Organizations like the APA, Planned Parenthood, GLAAD, HRC…all need to state and accept trans person varied sexualities as they really are, and stop dancing around it like a third rail.

T sex-negativity is the problem, here, and T sex-positivity is needed to cure it.

The Cure is to Make T Sex Issues Okay

“But if we admit it, people will reject us.” This is a statement of someone in denial.

Trans person sex issues are not a secret. People already know about them.

With acceptance of diversity, this is part of the richness of our society—NOT something bad or unwanted. It must not be that we hate those who have changed but that we value their whole person.

And people talk—not to us, but to each other. The common stealth denial is they don’t.

  • You feel real, so you are real.
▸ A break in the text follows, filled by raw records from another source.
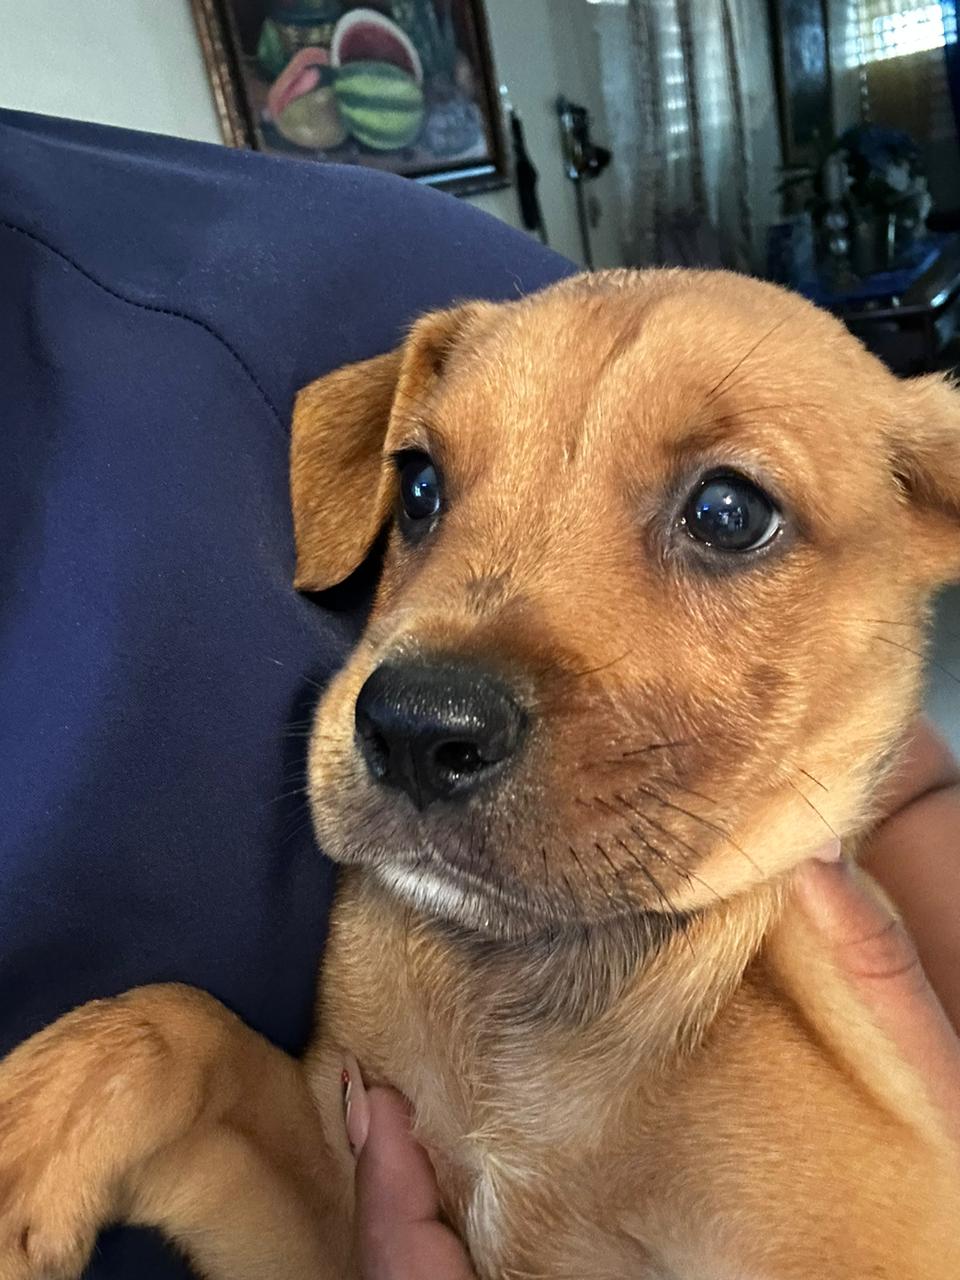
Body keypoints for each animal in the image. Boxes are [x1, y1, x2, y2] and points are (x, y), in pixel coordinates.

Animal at [1, 270, 960, 1280]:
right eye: (420, 486)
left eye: (728, 514)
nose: (417, 730)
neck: (527, 985)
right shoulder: (349, 1193)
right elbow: (173, 1026)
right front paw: (23, 1148)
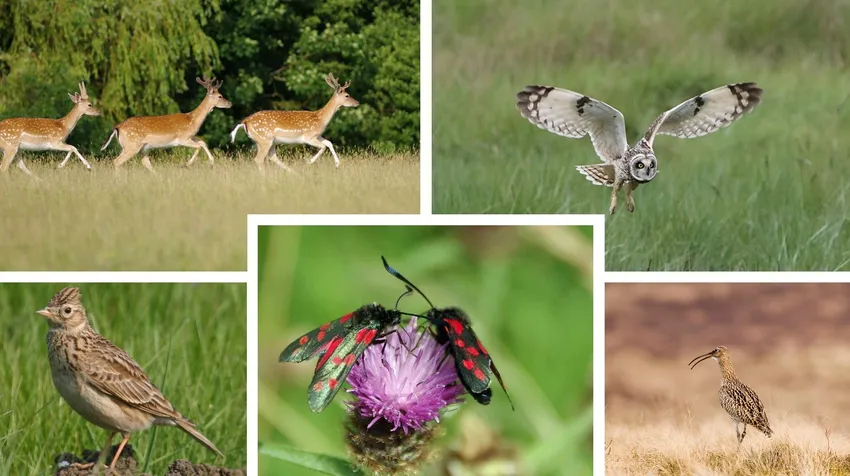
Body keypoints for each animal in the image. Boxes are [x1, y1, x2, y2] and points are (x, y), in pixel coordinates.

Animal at [101, 75, 231, 172]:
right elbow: (199, 146)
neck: (192, 120)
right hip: (132, 145)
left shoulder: (190, 136)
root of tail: (117, 127)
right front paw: (186, 164)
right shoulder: (183, 138)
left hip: (139, 148)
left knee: (145, 163)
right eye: (220, 96)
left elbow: (203, 142)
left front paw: (212, 163)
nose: (230, 103)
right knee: (117, 161)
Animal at [229, 73, 359, 169]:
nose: (357, 103)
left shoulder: (317, 135)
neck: (321, 118)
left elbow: (329, 143)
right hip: (264, 139)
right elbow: (323, 146)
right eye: (347, 95)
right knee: (259, 159)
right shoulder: (308, 136)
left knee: (272, 157)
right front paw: (309, 161)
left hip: (264, 141)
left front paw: (337, 164)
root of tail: (245, 122)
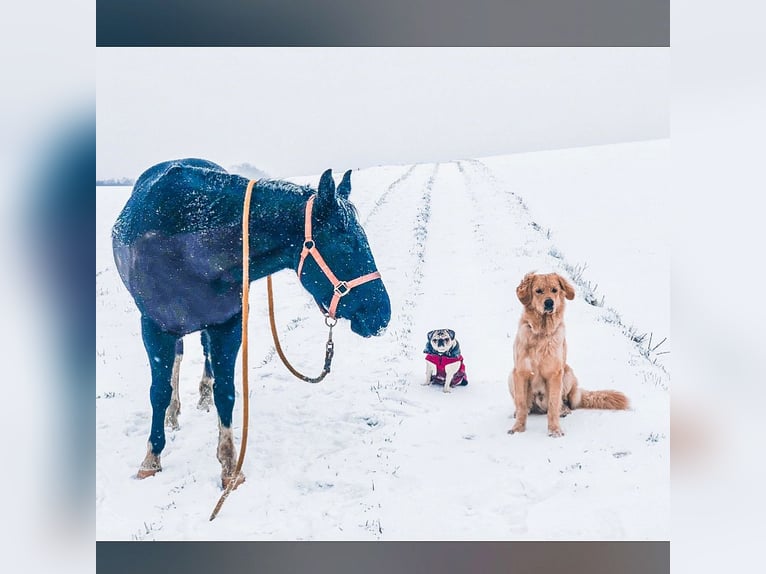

You are as you identify (See Tenets, #6).
  • “If it walks like a duck and quacks like a duck, it’s a duck.” That is simply not true, a rationalization.

People tend to perceive things over time, have their own idea of what people are, and there is no such thing as a good secret. Discussion happens.

The cure is not hiding from unacceptable sexuality.

The cure is making it okay.

We are Unwanted Minorities

All of us—however a trans person—should be aware that we are unwanted minorities, and there are people in society who do not accept, don’t want to accept, or who wish us harm. I’ve experienced it. It’s the same with Black people, gay people, whomever is unwanted. Society needs to state what this is and make it clear it’s okay.

We must get out of this notion that we are actually the same as “normal” women and men and accept ourselves as trans people. We are not and never will be “normal” or the binary sense of woman or man. We are trans. And awareness of this must become part of self-acceptance, of social safety management, of advocacy for inclusion and equality.

I assert I am not “transgender”; that is horribly offensive. I’m not saying I didn’t change gender; I’m saying referring to me that way is demeaning. I am transsexual—that is my main issue, far deeper than gender role which is superficial to me. My need is to be the other binary, the other sex, and I’ve done all medical science can do toward that end. I’d do more if there was any way possible. I am willing to be in an experiment to change chromosomes, if I could find one.